By Gordon Hull
At the end of my time in high school, I worked part-time bagging groceries. There was some modest union influence on the job, and its scheduling was pretty predictable: the longer you’d been there, the better schedule you’d get. Your first few weeks, you knew you’d be working late into the evening, especially on Friday and Saturday. After a while, the late shifts would taper off as somebody newer than you would get slotted into them. You could depend on a pretty predictable schedule week-in and week-out. It was a service sector job with a factory-like scheduling.
I mention this because one of the more nefarious uses of big data got emphasized last week in the context of discussion Black Friday’s steady march backwards into Thanksgiving day. Last week’s news highlighted one way that data analytics can be used to introduce further precarity into the lives of low-wage workers. The transfer of risk and precarity to employees more generally is of course something neoliberalism does pretty well, but the process is even more intense for low-wage workers due to the introduction of scheduling software that produces unsteady, uneven, just-in-time scheduling, so that employers don’t have to pay for employees who aren’t absolutely necessary. Since a disproportionate number of those affected by these programs have children to care for, and since many of them are minorities, it’s also a case of disparate impact on poor, minority women. As stores open earlier and earlier for Black Friday, more and more workers – again, mostly women – are being put into the position of not knowing whether they’ll have Thanksgiving off until a day or two before. It’s a good example of the general problem.

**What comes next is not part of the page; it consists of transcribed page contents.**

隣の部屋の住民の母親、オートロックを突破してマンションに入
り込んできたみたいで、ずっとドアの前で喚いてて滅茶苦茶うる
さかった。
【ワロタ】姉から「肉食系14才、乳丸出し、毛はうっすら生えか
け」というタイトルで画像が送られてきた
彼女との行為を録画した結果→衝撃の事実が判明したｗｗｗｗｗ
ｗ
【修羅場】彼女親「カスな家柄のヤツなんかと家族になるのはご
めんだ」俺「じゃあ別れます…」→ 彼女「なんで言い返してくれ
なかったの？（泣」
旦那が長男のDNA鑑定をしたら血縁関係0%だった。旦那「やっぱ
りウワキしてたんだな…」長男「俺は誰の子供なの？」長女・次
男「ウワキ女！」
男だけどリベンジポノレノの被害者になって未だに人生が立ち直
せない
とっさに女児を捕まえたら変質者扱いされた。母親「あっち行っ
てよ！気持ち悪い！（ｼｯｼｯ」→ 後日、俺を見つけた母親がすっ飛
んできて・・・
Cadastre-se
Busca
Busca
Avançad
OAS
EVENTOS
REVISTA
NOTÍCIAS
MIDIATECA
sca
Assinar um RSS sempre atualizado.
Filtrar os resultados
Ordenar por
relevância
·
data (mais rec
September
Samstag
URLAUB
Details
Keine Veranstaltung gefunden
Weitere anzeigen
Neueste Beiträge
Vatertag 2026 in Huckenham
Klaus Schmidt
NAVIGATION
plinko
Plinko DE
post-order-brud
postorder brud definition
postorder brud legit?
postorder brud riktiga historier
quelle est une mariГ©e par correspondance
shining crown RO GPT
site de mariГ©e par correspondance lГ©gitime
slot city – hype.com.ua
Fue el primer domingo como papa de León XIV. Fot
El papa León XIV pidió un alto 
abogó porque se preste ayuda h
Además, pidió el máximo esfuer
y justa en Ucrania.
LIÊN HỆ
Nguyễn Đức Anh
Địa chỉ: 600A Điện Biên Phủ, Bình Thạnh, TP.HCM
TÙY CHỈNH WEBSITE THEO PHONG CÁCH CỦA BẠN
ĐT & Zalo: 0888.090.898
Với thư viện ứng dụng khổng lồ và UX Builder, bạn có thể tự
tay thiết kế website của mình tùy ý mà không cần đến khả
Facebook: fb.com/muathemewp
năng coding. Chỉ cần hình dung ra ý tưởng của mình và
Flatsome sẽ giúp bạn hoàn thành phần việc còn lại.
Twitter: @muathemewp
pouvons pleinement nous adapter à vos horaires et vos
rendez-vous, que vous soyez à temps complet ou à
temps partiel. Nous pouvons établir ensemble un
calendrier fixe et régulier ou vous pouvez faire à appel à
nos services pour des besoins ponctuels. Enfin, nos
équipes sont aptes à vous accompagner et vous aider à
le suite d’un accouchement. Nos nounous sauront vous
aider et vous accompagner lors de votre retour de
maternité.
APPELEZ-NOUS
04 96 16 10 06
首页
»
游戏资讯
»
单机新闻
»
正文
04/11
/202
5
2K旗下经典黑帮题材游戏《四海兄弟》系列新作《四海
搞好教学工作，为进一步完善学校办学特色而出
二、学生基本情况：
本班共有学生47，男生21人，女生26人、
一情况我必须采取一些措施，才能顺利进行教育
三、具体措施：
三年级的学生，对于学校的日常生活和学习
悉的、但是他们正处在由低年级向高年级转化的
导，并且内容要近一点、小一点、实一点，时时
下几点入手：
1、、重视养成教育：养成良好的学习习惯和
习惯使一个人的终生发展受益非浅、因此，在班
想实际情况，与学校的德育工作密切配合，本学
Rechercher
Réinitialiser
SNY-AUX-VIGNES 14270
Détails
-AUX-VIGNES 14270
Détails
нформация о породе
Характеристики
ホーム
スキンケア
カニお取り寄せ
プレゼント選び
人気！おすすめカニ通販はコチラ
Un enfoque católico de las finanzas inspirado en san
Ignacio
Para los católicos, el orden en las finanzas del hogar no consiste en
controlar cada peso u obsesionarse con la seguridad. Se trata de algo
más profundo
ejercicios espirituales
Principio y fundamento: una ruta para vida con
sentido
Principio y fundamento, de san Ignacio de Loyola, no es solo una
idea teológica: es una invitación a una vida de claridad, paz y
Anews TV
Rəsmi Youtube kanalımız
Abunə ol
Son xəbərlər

Here is Amanda Marcotte on Slate:
“The software, which uses store traffic patterns, weather, and other variables to produce timely estimations of how many employees a store will need during any given shift, helps save companies money, but only by forcing low-wage workers to live the "on call" lifestyle, not knowing from one week to the next when they're supposed to work. That mentality does not take a holiday for Thanksgiving, with many workers who had made travel or family plans being told at the last minute to drop those plans or get fired for not showing up to work.”
As Marcotte goes on to document, this of course causes real, quantifiable increases in the levels of stress these workers face, since it makes it nearly impossible for them to juggle their (poorly remunerated) jobs, child care and other obligations. Such workers never had it easy, of course; on a slow day at the grocery store, you could always be sent home early (and without pay for the time you were scheduled but didn’t work). But this is something considerably more intense, I think, because it furthers the processes of real subsumption, where capital extends outside the factory walls and into all aspects of life. In the old way you could say with certainty whether you were at work, or not. Capital extended into the home removes this certainty.
One of the most discussed of such extensions is the direct extension of work into the home, as in the well-worn images of dads spending their entire time on the Blackberry, even during family dinners. At some point in that process, there is a further intensification: you find yourself not just doing one job all the time, but indefinitely many jobs in-between; the job morphs into what Ian Bogost calls hyperemployment (see also here and here). So for one segment of workers, it is impossible to stop working.
Scheduling-by-analytics shows the version of this process for lower socioeconomic strata. Marx had shown how capital depends on creating a “surplus population,” that then could serve as an industrial reserve army of contingent labor. Those workers would be called into the factory when there was extra work to do, and left unemployed and near starvation otherwise. Here we see the transformation of the industrial reserve army into something fitting the needs of post-industrial, service sector capital, abetted by analytics. Big data is very good at segmenting and regrouping formerly opaque-looking blocks of things – time, populations, etc. – and here we see it being used to precisely that effect, segmenting and reconfiguring the time of the working day to align that time as precisely as possible with the needs of employers.
In the factory system described by Marx, it is the steam engine that dictates time. In the contemporary service sector, it is predictions about customer traffic, and producing very granular predictions is the service the new scheduling software provides. The result is both an extension of work into the home that is almost the mirror image of the Blackberry dad, and also an intensification of the production of surplus population. The old Marxist surplus population had an excess of time away from the factory; the beleaguered service-sector employee can’t escape into her house or otherwise be away from work, not because she is working, but because she is not. In other words, the low-level service sector worker cannot escape work, even if she isn’t actually working, and even if she won’t actually be called into work, because the boss might decide at the last second that her services are required (temp workers have had to put up with this for a while, of course; the disturbing part here is these are workers who have “regular” jobs).
So: for one tier of the post-industrial labor force, hyperemployment. For another - the lower classes - hyper-reserve.